Le site choisi, Taurus‑Littrow, est spectaculaire : une vallée encadrée de montagnes, mélange de terrains anciens et de dépôts volcaniques plus récents. Le module lunaire Challenger se pose le 11 décembre. Sur place, on a tout ce qu’Apollo peut offrir : trois EVA, un rover, un laboratoire mobile. Cernan et Schmitt passent plus de vingt heures dehors, parcourent plus de 30 km, ramènent un record d’échantillons. Et puis il y a cette découverte qui marque les esprits : le sol orange, une poussière volcanique inattendue qui raconte une Lune encore active il y a des milliards d’années.

Pendant qu’Evans, en orbite, fait tourner les instruments, au moment de quitter la surface, Cernan laisse ces mots : “We leave as we came and, God willing, as we shall return, with peace and hope for all mankind.” (Nous partons comme nous sommes venus et, si Dieu le veut, nous reviendrons, avec la paix et l’espoir pour toute l’humanité.). Cernan et Schmitt remontent à bord, et vient le moment symbolique : le dernier décollage depuis la Lune, le dernier rendez‑vous orbital, puis la route du retour. En chemin, Evans réalise à son tour une EVA en espace profond pour récupérer les pellicules du module de service. Et depuis ce jour, plus personne n’a marché sur la Lune. Apollo 17 clôt la grande boucle, avec une réussite scientifique immense et une image finale qui reste gravée : les dernières empreintes humaines dans la poussière lunaire, et un silence qui dure encore.
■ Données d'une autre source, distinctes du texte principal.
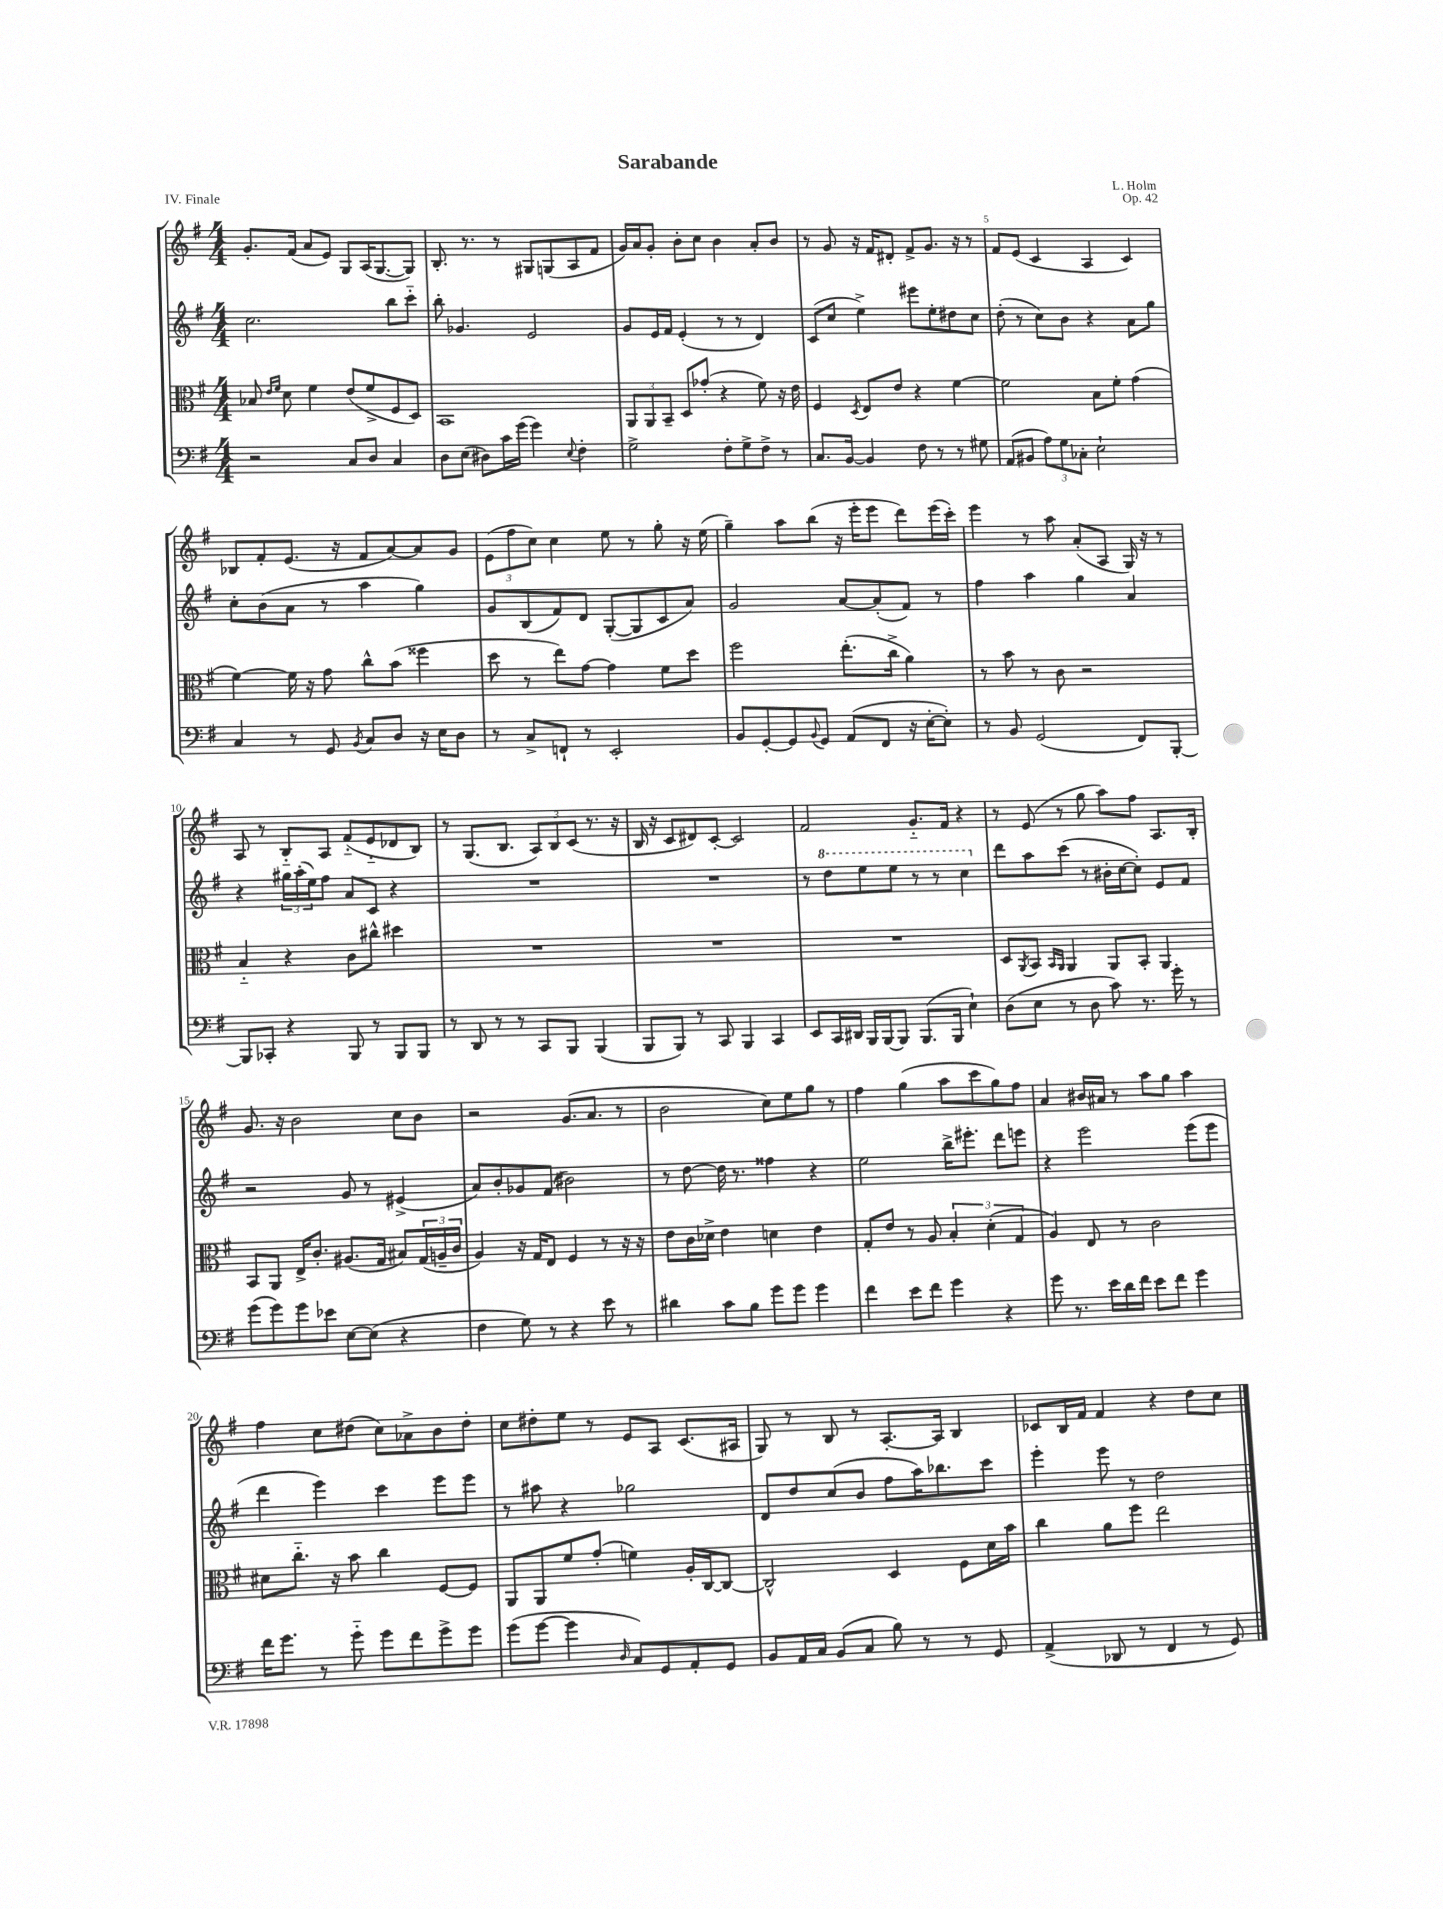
\header { title = "Sarabande" composer = "L. Holm" opus = "Op. 42" piece = "IV. Finale" }
<<
\new StaffGroup <<
\new Staff = "s0" {
    \clef treble \key g \major \numericTimeSignature \time 4/4
    g'8.-. fis'16( a'8 e'8) g8 a16( g8.~ g8) |
    b8.-. r8. r8 gis8 g8( a8 fis'8 |
    g'16) a'16 g'8-. b'8-. c''8 b'4 a'8-. b'8 |
    r8 g'8 r16 fis'16 dis'8-. fis'8-> g'8. r16 r8 |
    fis'8 e'8( c'4 a4 c'4) |
    bes8 fis'8-. e'8.( r16 fis'8 a'8~) a'8 g'8 |
    \tuplet 3/2 { e'8( fis''8 c''8) } c''4 e''8 r8 g''8-. r16 e''16( |
    g''4--) a''8 b''8( r16 e'''16-. e'''8 d'''8) e'''16( c'''16-.) |
    e'''4 r8 a''8 a'8-.( a8 g16) r16 r8 |
    a8 r8 b8-_ a8 fis'8-_( e'8-_ des'8 b8) |
    r8 g8.( b8. \tuplet 3/2 { a8) b8 c'8( } r8. r16 |
    b16 r16 c'8 dis'8) c'8~-. c'2 |
    fis'2 g'8.-_ fis'16 r4 |
    r8 e'8( r8 g''8 a''8) fis''8 a8. b16-. |
    g'8. r16 b'2 c''8 b'8 |
    r2 g'8.( a'8. r8 |
    b'2 c''8) e''8 g''8 r8 |
    fis''4 g''4( a''8 c'''8 g''8) fis''8 |
    a'4 bis'16 ais'16 r8 a''8 g''8 a''4 |
    fis''4 c''8 dis''8( c''8) aes'8-> b'8 dis''8-. |
    c''8 dis''8-. e''8 r8 e'8 a8 c'8.( ais16 |
    g8) r8 b8 r8 a8.~-. a16 b4 |
    ces'8 b16 fis'16 fis'4 r4 d''8 c''8 \bar "|." |
}
\new Staff = "s1" {
    \clef treble \key g \major \numericTimeSignature \time 4/4
    c''2. b''8 c'''8-_ |
    b''8-. ges'4. e'2 |
    g'8 e'16 fis'16 e'4-.( r8 r8 d'4) |
    c'8( c''8 e''4->) eis'''8 e''8-. dis''8 c''8 |
    d''8-.( r8 c''8) b'8 r4 a'8 g''8 |
    c''8-. b'8( a'8 r8 a''4 g''4) |
    g'8 b8( fis'8) d'8 g8~-.( g8 c'8 a'8) |
    g'2 a'8~ a'8-.( fis'8) r8 |
    fis''4 a''4 g''4 a'4 |
    r4 \tuplet 3/2 { gis''16 a''16-.( e''16) } fis''8 a'8 c'8 r4 |
    R1 |
    R1 |
    r8 \ottava #1 d'''8 e'''8 e'''8 r8 r8 c'''4 \ottava #0 |
    d'''8 a''8 c'''8( r8 bis'16-. c''16~ c''8-.) e'8 fis'8 |
    r2 g'8 r8 eis'4->( |
    a'8) b'8-. ges'8 fis'8( bis'2) |
    r8 d''8~ d''16 r8. fisis''4 r4 |
    e''2 b''16-> eis'''8.-. d'''8 e'''8 |
    r4 e'''2 e'''8( e'''8 |
    d'''4 e'''4) c'''4 e'''8 e'''8 |
    r8 ais''8 r4 ges''2 |
    d'8 d''8 c''8( b'8 fis''8 a''16) bes''8. c'''8 |
    e'''4-. e'''8 r8 d''2 \bar "|." |
}
\new Staff = "s2" {
    \clef alto \key g \major \numericTimeSignature \time 4/4
    bes8 \grace { e'16 fis'16 } d'8 fis'4 e'8( fis'8-> fis8 d8) |
    b,1 |
    \tuplet 3/2 { a,8 a,8 b,8-- } d8 ges'8-.( r4 fis'8) r16 e'16 |
    fis4 \acciaccatura { d8 } e8 e'8 r4 fis'4~ |
    fis'2 b8 fis'8-. g'4( |
    fis'4~) fis'16 r16 g'8 c''8-^ b'8( fisis''4 |
    d''8 r8 e''8) g'8~ g'4 fis'8 d''8 |
    fis''2 e''8.-.( c''16-> a'4) |
    r8 b'8 r8 c'8 r2 |
    b4-_ r4 c'8 cis''8-^ dis''4 |
    R1 |
    R1 |
    R1 |
    d8 \acciaccatura { a,8 } b,8 \grace { b,16 a,16 } a,4 a,8 b,8-. a,4 |
    b,8 a,8 e16-> c'8.-. ais8.( g16 bis8) \tuplet 3/2 { g16( a16-- c'16 } |
    a4) r16 g16 e8 fis4 r8 r16 r16 |
    e'8 c'16 des'16-> e'4 d'4 e'4 |
    g8-. e'8 r8 a8 \tuplet 3/2 { b4-. d'4-.( g4 } |
    a4) e8 r8 c'2 |
    dis'8 c''8.-_ r16 b'8 c''4 fis8~ fis8 |
    a,8 a,8 fis'8 g'8-.( f'4) a16-. c16~ c8~ |
    c2-^ d4 fis8 d'16 b'16 |
    c''4 a'8 fis''8 e''2 \bar "|." |
}
\new Staff = "s3" {
    \clef bass \key g \major \numericTimeSignature \time 4/4
    r2 c8 d8 c4 |
    d8 e8( dis8) c'16 g'16( g'4) \appoggiatura { e8 } fis4-. |
    g2-> fis8-. g8-> fis8-> r8 |
    c8. b,16~ b,4 fis8 r8 r8 gis8 |
    a,8( bis,8 \tuplet 3/2 { a8) g8 ces8-. } e2-! |
    c4 r8 g,8 \acciaccatura { b,8 } c8 d8 r16 e16 d8 |
    r8 c8-> f,8-! r8 e,2-. |
    b,8 g,8~-. g,8 \appoggiatura { b,8 } g,8 a,8( fis,8 r16 e16~-. e8-.) |
    r8 b,8 g,2( fis,8) b,,8~-. |
    b,,8 ces,8-. r4 b,,8 r8 b,,8 b,,8 |
    r8 d,8 r8 r8 c,8 b,,8 b,,4( |
    b,,8 b,,8) r8 c,8 b,,4 c,4 |
    e,8 c,16 dis,16 b,,16 b,,16~ b,,8 b,,8.( b,,16 e4-!) |
    d8( e8 r8 d8 c'8) r8. g'16-. r8 |
    g'8( g'8) g'8 ees'8 e8~ e8( r4 |
    fis4 g8) r8 r4 e'8 r8 |
    dis'4 c'8 b8 g'8 g'8 g'4 |
    fis'4 e'8 fis'8 g'4 r4 |
    g'8 r8. e'16 d'16 fis'16 e'8 fis'8 g'4 |
    fis'16 g'8. r8 g'8-_ g'8 fis'8 g'8-> g'8 |
    g'8( g'8~ g'4 \grace { d16 } c8) g,8 a,8-. g,8 |
    b,8 a,16 c16 b,8( c8 b8) r8 r8 g,8 |
    a,4->( des,8 r8 fis,4 r8 g,8) \bar "|." |
}
>>
>>
\layout { \context { \Score \override BarNumber.break-visibility = ##(#f #t #t) barNumberVisibility = #(every-nth-bar-number-visible 5) } }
Conclusion : Et maintenant, on va où ?

Apollo 17 reste, à ce jour, la dernière mission lunaire habitée, et ce n’est pas parce que la technique a bloqué : c’est parce que les trois missions suivantes, prévues à l’origine (Apollo 18, 19 et 20), ont été annulées. Après le choc d’Apollo 11, l’effet “waouh” retombe, la guerre du Vietnam pèse lourd, et le budget de la NASA se resserre. La chaîne Saturn V s’arrête, et la priorité glisse ailleurs. On ne manque pas de savoir‑faire, on manque de volonté collective. La course est gagnée, l’opinion publique se détourne, et la Lune sort des projecteurs.

Alors, on va où ? On change de terrain. L’ambition devient de rester dans l’espace, pas seulement d’y aller et revenir. Les moyens restants servent à préparer des séjours plus longs en orbite, à apprendre la routine, la vie quotidienne, la durée. Les pièces d’Apollo ne sont pas jetées, elles sont recyclées, réorientées, et cette bascule ouvre la suite de la saga. Ce n’est pas un adieu à la Lune, c’est une pause, un détour, un souffle avant un autre chapitre.